(Data shown)

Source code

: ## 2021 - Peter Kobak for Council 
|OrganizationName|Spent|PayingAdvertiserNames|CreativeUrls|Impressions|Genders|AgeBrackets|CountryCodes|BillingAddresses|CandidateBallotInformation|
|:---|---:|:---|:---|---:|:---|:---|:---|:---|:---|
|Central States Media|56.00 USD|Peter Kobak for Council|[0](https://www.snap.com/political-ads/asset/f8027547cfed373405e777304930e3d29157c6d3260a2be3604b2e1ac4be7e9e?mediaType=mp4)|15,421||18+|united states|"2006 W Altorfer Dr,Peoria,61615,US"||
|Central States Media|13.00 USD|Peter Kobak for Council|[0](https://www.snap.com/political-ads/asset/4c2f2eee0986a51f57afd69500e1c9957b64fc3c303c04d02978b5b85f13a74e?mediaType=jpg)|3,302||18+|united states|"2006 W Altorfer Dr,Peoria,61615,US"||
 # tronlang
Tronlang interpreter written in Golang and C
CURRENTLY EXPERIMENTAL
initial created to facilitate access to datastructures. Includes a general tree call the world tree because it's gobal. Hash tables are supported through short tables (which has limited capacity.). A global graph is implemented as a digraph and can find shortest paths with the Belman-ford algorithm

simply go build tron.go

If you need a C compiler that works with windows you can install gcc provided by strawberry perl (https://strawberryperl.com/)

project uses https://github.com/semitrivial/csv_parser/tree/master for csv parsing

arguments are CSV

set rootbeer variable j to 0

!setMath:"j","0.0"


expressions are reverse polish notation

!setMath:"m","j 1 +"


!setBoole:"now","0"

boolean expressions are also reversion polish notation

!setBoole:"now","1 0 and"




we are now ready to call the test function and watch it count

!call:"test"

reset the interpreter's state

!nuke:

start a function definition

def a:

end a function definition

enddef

(End Data shown)

▶ _Task directions_: Set the entries above down again, each one exactly as written.

▶ _Response_:
Source code

: ## 2021 - Peter Kobak for Council 
|OrganizationName|Spent|PayingAdvertiserNames|CreativeUrls|Impressions|Genders|AgeBrackets|CountryCodes|BillingAddresses|CandidateBallotInformation|
|:---|---:|:---|:---|---:|:---|:---|:---|:---|:---|
|Central States Media|56.00 USD|Peter Kobak for Council|[0](https://www.snap.com/political-ads/asset/f8027547cfed373405e777304930e3d29157c6d3260a2be3604b2e1ac4be7e9e?mediaType=mp4)|15,421||18+|united states|"2006 W Altorfer Dr,Peoria,61615,US"||
|Central States Media|13.00 USD|Peter Kobak for Council|[0](https://www.snap.com/political-ads/asset/4c2f2eee0986a51f57afd69500e1c9957b64fc3c303c04d02978b5b85f13a74e?mediaType=jpg)|3,302||18+|united states|"2006 W Altorfer Dr,Peoria,61615,US"||
 # tronlang
Tronlang interpreter written in Golang and C
CURRENTLY EXPERIMENTAL
initial created to facilitate access to datastructures. Includes a general tree call the world tree because it's gobal. Hash tables are supported through short tables (which has limited capacity.). A global graph is implemented as a digraph and can find shortest paths with the Belman-ford algorithm

simply go build tron.go

If you need a C compiler that works with windows you can install gcc provided by strawberry perl (https://strawberryperl.com/)

project uses https://github.com/semitrivial/csv_parser/tree/master for csv parsing

arguments are CSV

set rootbeer variable j to 0

!setMath:"j","0.0"


expressions are reverse polish notation

!setMath:"m","j 1 +"


!setBoole:"now","0"

boolean expressions are also reversion polish notation

!setBoole:"now","1 0 and"




we are now ready to call the test function and watch it count

!call:"test"

reset the interpreter's state

!nuke:

start a function definition

def a:

end a function definition

enddef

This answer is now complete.